It’s been a long time since I headed back to school in the fall but I always dreaded it and I’m still not crazy about fall. School meant moving to town to stay with my grandma because we didn’t have a school in our district. Later, I boarded with a wonderful family and enjoyed having “almost siblings” but it never felt like I really had a home. I loved learning, but school meant having to wear shoes and my feet burned like fire for the first few weeks. School meant leaving all I loved, the ranch, my parents, dogs, and horses, the spicy smell of sunflowers in the meadow, and sunsets that were never very visible in town. I suppose I’m thinking about this because we have two grandkids off to college and one to her junior year in high school. New beginnings, and I hope they view them as opportunities. I regret that I did not; school for me always signified loss and letting go.
Too often, education is a gift we take for granted in America. Back when prom was something of a rite of passage rather than a chance to party, I was a junior class mom working in the school kitchen to serve the junior senior banquet. In those days, there was always an after-dinner speaker at the banquet, and this particular year it was the math teacher. I recall parts of his speech to this day, although former students probably don’t. He emphasized that teachers are offering a gift that should be appreciated because it’s preparation for success in life; that how students receive that gift, and what they do with it, will have a huge impact on their futures.
Not everyone gets to go to college, or graduate from high school.
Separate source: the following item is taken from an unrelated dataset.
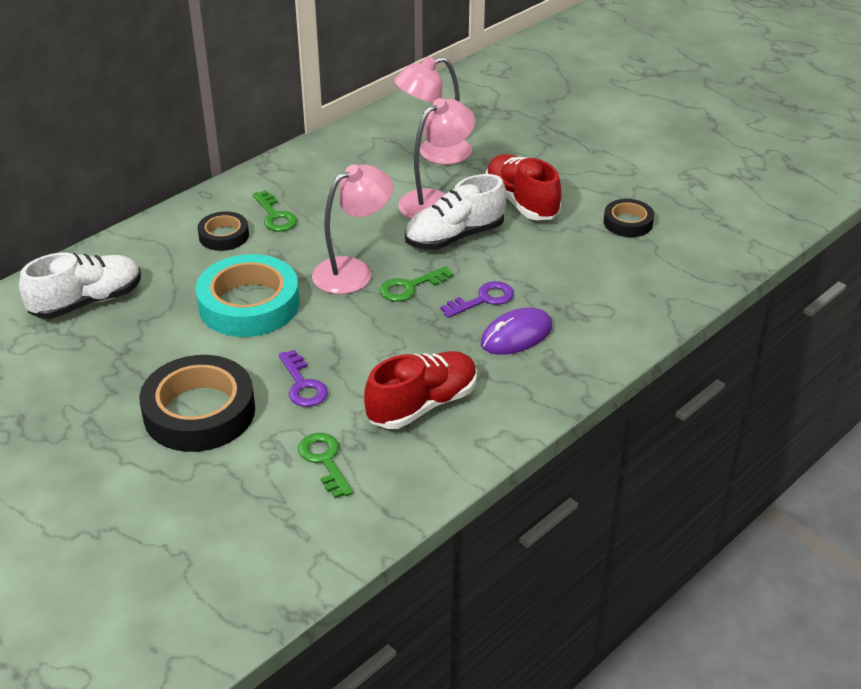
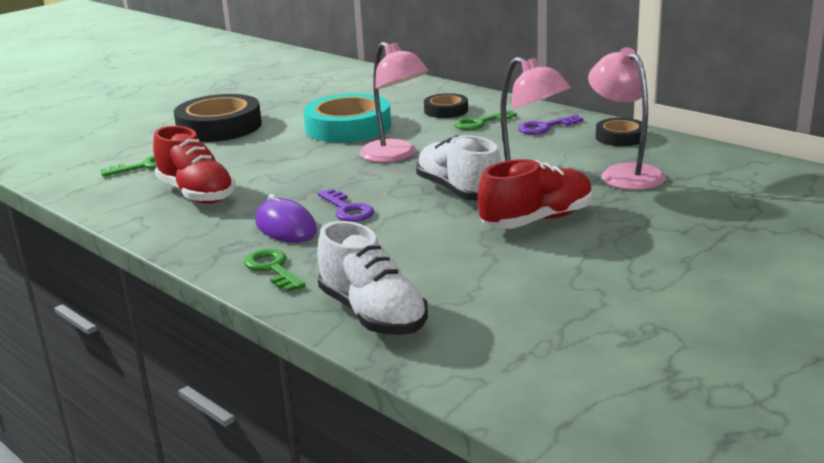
camera: 90 degrees right, 15 degrees down
(87, 302) = (355, 86): white shoe -> white shoe (372, 314)
(302, 385) = (239, 152): purple key -> purple key (545, 127)
(410, 287) = (370, 178): green key -> green key (273, 269)
(628, 222) = (508, 283): black tape -> black tape (620, 137)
Those who do often fail to appreciate it, and I was among the ungrateful. I got away from college as soon as possible and it took me another thirty years to back up and take another run at it. My life became totally different when I let myself be challenged and began to challenge some of the ideas that were presented. Whether we choose college, trade school, or some other route to growth, that period of life is about learning to think for ourselves, examining our strengths and values, and beginning to build on those discoveries.
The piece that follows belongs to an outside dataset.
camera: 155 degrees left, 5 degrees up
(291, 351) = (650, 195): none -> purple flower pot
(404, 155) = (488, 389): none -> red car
When I went to college the first time, I became somewhat grateful for the struggles I experienced leaving home at age six, because some of the girls in my dorm had never spent a night away from home and cried themselves to sleep for weeks on end. Being away from home is drifting without an anchor. We all need a home base, even when we aren’t there.
Twenty-odd years ago I was part of a group that often met for lunch. A woman who was in the process of moving complained about the mess and disruption. “I don’t even know where home is anymore,” she wailed. One fellow asked a simple question that put an end to her confusion. “Do you have a Teddy bear or something comforting that you sometimes sleep with?” She allowed that she did. “Well,” he said, “home is where Teddy sleeps.”
I still see that man occasionally, and I need to tell him how many times his statement has settled me when life seemed to be all upside down and full of apprehension. I know who Teddy is now. My husband and my dogs. Even as a kid, lost and homesick, I knew where Teddy was, and that no matter how far away he slept, I would always know where to find him.